(Some lines)
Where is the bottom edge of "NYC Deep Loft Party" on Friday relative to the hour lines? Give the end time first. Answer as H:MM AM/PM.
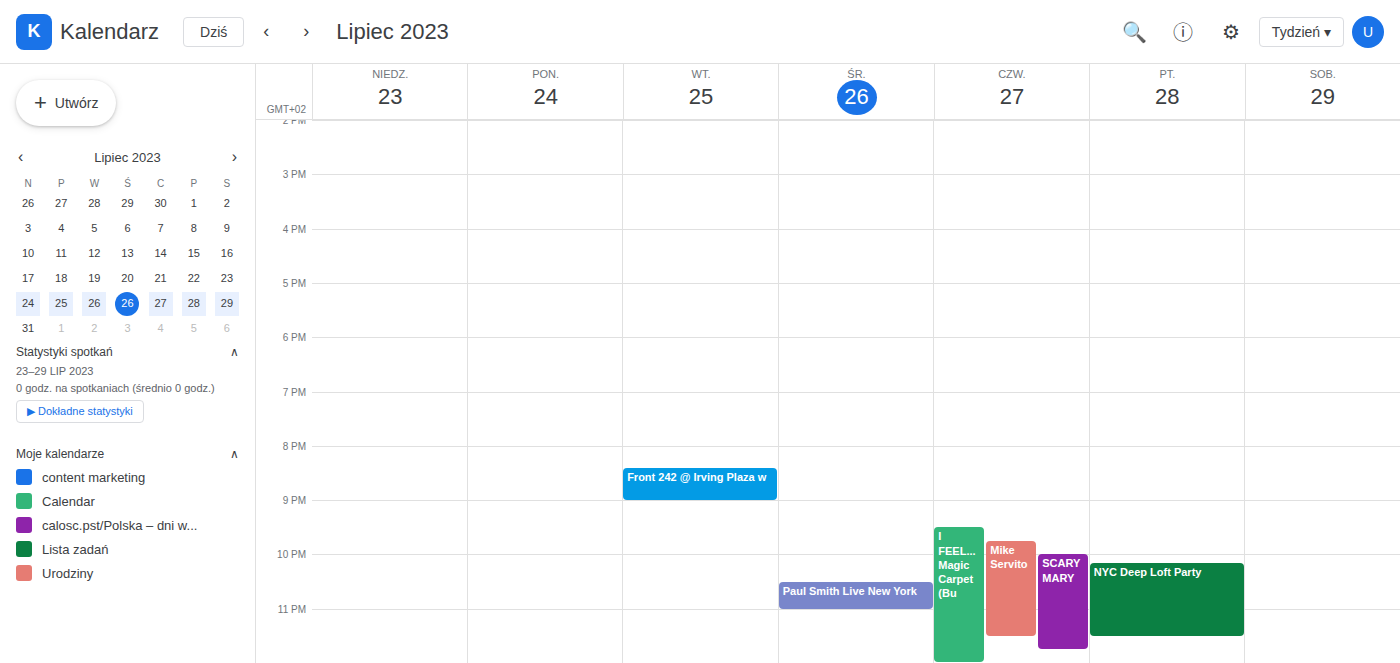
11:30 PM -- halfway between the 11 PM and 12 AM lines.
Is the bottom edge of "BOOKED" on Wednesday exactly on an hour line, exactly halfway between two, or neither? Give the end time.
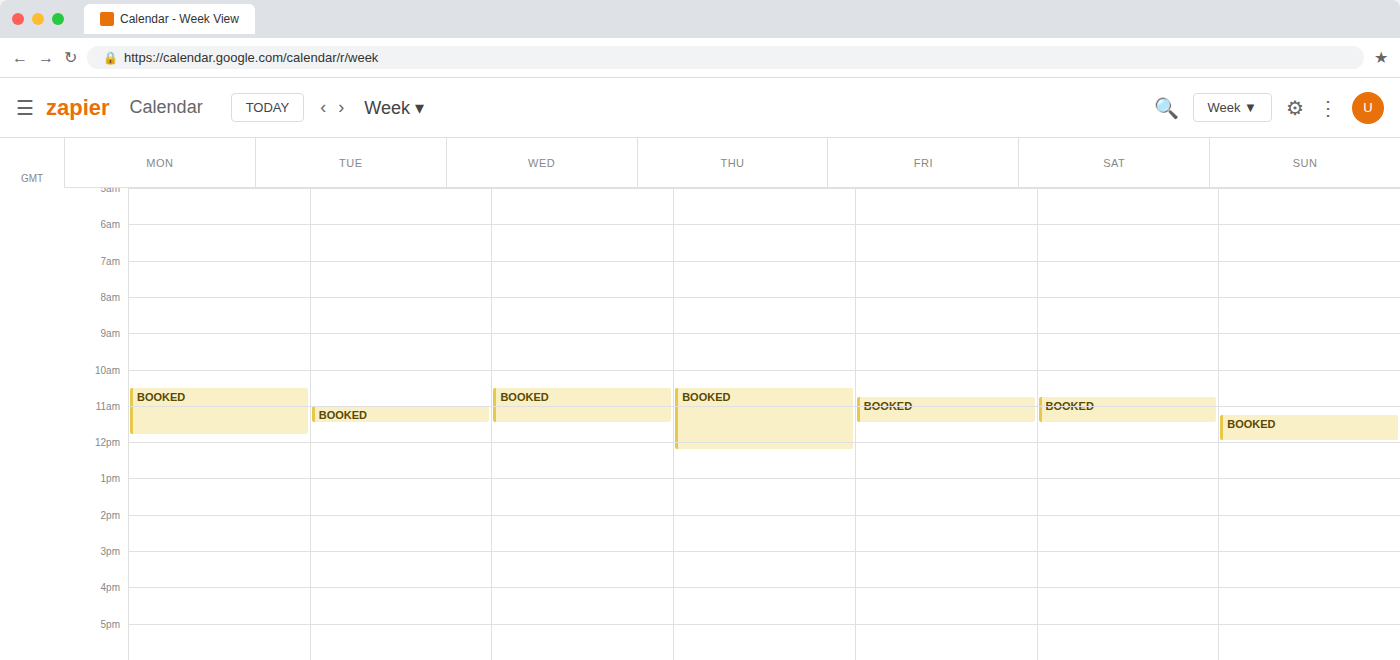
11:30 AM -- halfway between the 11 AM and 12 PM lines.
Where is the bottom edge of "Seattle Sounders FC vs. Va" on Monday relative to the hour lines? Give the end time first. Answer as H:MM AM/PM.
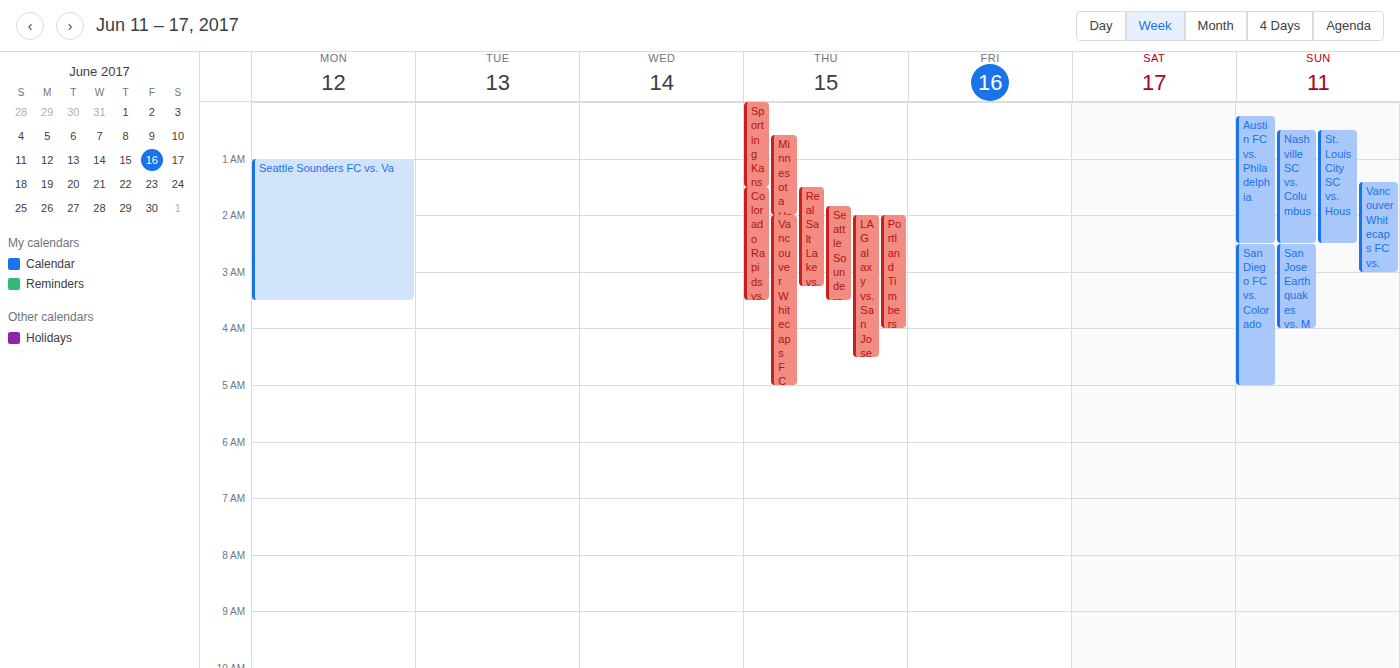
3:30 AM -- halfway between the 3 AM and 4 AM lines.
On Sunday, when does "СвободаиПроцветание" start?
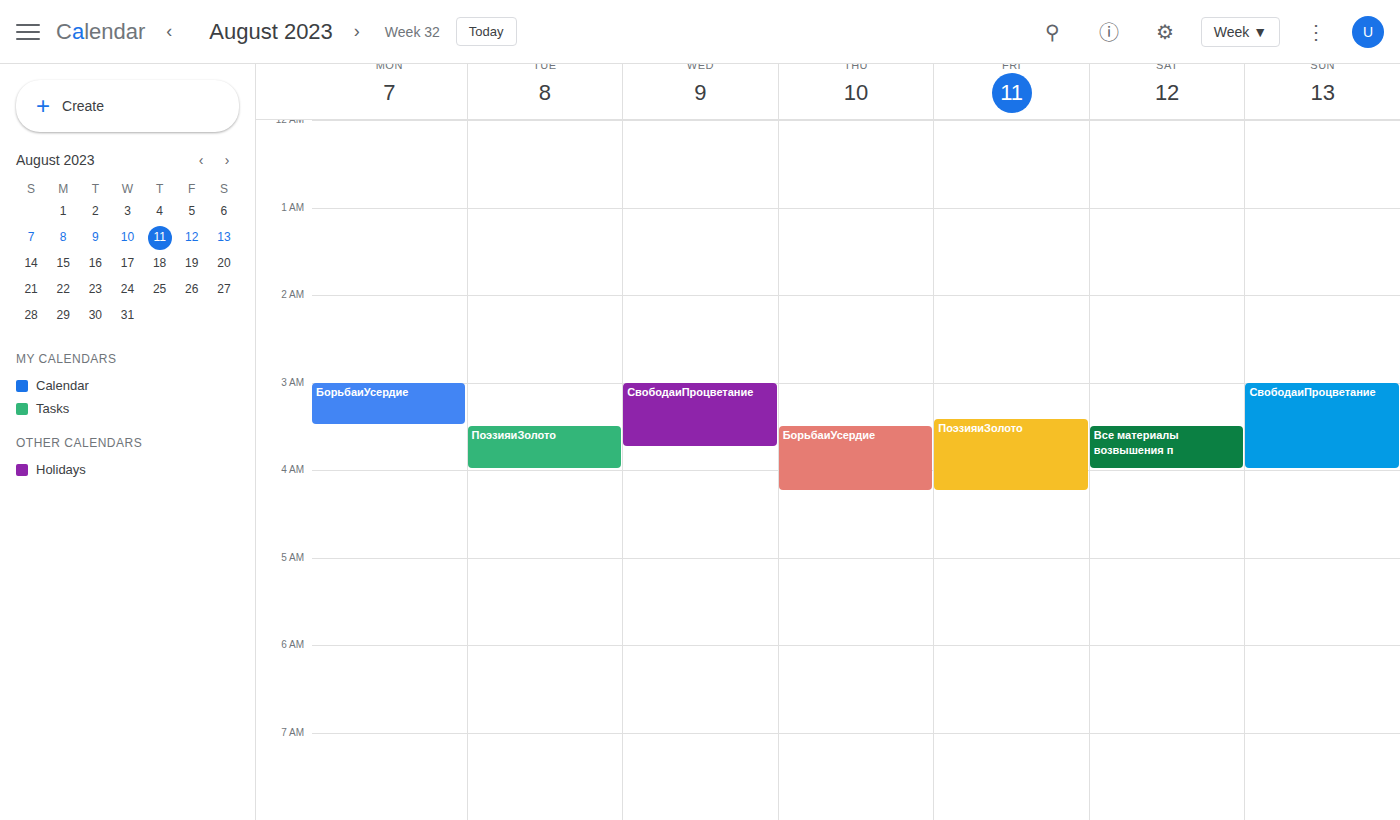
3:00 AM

- TASK DETAILS -
Identify every line above that contains the string "Give", and copy each one in full.

- OUTPUT OF THE TASK -
Where is the bottom edge of "NYC Deep Loft Party" on Friday relative to the hour lines? Give the end time first. Answer as H:MM AM/PM.
Is the bottom edge of "BOOKED" on Wednesday exactly on an hour line, exactly halfway between two, or neither? Give the end time.
Where is the bottom edge of "Seattle Sounders FC vs. Va" on Monday relative to the hour lines? Give the end time first. Answer as H:MM AM/PM.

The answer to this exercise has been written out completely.